Description of the task —
Copy exactly the lines from the start of the data below through the one that carries "Table 3. Specimen", and only those.

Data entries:
▽

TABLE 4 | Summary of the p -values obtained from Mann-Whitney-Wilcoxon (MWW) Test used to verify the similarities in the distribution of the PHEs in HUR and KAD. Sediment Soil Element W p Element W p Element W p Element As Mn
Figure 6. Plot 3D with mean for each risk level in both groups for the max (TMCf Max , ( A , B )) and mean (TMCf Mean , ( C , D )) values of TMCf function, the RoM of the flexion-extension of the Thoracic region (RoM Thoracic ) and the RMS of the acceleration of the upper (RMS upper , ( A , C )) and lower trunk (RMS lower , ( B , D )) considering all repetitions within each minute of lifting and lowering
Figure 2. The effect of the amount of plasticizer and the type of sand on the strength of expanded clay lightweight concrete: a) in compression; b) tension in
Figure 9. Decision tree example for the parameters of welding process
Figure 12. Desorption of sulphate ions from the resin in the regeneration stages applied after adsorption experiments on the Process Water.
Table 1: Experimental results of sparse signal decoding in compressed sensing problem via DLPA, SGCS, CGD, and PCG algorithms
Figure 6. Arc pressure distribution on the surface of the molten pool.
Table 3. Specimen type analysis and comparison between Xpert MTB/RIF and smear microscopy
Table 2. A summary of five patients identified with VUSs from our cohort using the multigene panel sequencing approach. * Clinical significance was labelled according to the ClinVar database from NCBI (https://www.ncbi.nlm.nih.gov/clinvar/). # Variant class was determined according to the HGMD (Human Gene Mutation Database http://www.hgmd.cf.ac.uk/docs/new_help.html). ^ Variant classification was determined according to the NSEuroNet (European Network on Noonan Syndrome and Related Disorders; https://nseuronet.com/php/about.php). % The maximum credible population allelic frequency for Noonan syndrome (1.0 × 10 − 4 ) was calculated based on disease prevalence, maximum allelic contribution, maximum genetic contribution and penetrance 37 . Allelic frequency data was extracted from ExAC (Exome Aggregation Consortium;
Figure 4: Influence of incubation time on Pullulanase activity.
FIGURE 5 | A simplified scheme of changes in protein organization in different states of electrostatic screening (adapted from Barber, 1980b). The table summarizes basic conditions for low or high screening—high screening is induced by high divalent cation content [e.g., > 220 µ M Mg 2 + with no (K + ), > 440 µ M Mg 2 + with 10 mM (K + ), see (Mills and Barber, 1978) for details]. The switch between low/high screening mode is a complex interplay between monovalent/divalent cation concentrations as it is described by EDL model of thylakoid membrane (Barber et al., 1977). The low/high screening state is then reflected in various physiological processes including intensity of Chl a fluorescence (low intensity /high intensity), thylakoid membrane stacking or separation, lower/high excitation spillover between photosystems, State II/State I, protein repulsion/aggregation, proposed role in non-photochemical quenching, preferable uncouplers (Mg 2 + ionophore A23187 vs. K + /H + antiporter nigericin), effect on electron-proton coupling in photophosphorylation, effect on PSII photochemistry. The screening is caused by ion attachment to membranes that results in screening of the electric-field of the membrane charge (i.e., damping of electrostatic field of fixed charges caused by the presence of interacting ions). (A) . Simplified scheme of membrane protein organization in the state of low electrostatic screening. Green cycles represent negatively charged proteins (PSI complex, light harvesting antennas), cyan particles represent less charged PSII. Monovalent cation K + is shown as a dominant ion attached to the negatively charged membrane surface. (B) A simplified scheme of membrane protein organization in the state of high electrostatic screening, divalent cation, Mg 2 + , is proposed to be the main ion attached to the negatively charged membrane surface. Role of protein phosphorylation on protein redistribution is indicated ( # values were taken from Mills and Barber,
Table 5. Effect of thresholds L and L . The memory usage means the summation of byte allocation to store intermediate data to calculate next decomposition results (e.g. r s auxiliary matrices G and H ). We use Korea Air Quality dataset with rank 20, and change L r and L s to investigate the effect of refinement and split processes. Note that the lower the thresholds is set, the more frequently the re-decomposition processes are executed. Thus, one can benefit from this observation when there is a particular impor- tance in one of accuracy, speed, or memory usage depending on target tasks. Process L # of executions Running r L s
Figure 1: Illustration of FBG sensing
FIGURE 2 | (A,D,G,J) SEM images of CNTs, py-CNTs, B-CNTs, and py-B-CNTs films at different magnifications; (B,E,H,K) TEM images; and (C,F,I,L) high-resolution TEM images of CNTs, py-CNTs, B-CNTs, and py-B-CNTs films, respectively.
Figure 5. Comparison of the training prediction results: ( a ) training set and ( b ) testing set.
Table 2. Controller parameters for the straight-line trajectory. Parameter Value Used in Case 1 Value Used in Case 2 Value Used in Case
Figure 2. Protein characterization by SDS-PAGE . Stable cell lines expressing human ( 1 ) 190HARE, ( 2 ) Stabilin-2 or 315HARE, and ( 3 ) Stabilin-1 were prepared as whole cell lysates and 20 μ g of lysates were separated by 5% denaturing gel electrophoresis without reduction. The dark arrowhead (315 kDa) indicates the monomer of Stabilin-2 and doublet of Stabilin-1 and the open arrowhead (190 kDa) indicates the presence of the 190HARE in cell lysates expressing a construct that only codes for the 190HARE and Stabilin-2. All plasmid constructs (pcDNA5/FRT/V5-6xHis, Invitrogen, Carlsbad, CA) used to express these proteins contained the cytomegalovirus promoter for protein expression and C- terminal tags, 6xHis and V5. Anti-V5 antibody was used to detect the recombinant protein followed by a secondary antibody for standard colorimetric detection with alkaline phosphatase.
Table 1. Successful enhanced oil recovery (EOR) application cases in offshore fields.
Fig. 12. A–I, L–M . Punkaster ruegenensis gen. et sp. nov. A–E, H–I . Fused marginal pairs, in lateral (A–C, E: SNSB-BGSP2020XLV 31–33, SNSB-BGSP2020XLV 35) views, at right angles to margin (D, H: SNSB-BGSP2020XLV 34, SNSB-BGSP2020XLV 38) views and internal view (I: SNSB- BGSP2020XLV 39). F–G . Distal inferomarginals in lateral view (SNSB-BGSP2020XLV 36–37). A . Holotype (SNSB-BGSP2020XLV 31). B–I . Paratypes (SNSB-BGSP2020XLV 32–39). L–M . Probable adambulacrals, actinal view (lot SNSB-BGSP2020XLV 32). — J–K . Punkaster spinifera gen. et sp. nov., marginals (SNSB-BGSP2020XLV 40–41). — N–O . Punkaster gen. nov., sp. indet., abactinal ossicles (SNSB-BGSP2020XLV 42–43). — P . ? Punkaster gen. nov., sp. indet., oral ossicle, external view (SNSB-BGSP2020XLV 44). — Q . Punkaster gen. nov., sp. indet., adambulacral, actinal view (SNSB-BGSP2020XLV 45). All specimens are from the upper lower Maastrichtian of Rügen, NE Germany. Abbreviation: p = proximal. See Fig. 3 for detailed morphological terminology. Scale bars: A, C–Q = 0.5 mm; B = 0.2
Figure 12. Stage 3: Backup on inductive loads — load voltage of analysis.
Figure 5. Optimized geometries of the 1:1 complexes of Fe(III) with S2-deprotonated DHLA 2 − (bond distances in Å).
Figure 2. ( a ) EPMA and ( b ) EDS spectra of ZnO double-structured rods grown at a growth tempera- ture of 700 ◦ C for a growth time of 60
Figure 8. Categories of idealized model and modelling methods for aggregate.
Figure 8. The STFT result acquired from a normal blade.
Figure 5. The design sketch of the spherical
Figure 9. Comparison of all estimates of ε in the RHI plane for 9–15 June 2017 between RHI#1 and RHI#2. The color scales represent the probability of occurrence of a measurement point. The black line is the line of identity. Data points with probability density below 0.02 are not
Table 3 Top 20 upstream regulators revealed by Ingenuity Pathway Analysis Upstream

△

Reply —
TABLE 4 | Summary of the p -values obtained from Mann-Whitney-Wilcoxon (MWW) Test used to verify the similarities in the distribution of the PHEs in HUR and KAD. Sediment Soil Element W p Element W p Element W p Element As Mn
Figure 6. Plot 3D with mean for each risk level in both groups for the max (TMCf Max , ( A , B )) and mean (TMCf Mean , ( C , D )) values of TMCf function, the RoM of the flexion-extension of the Thoracic region (RoM Thoracic ) and the RMS of the acceleration of the upper (RMS upper , ( A , C )) and lower trunk (RMS lower , ( B , D )) considering all repetitions within each minute of lifting and lowering
Figure 2. The effect of the amount of plasticizer and the type of sand on the strength of expanded clay lightweight concrete: a) in compression; b) tension in
Figure 9. Decision tree example for the parameters of welding process
Figure 12. Desorption of sulphate ions from the resin in the regeneration stages applied after adsorption experiments on the Process Water.
Table 1: Experimental results of sparse signal decoding in compressed sensing problem via DLPA, SGCS, CGD, and PCG algorithms
Figure 6. Arc pressure distribution on the surface of the molten pool.
Table 3. Specimen type analysis and comparison between Xpert MTB/RIF and smear microscopy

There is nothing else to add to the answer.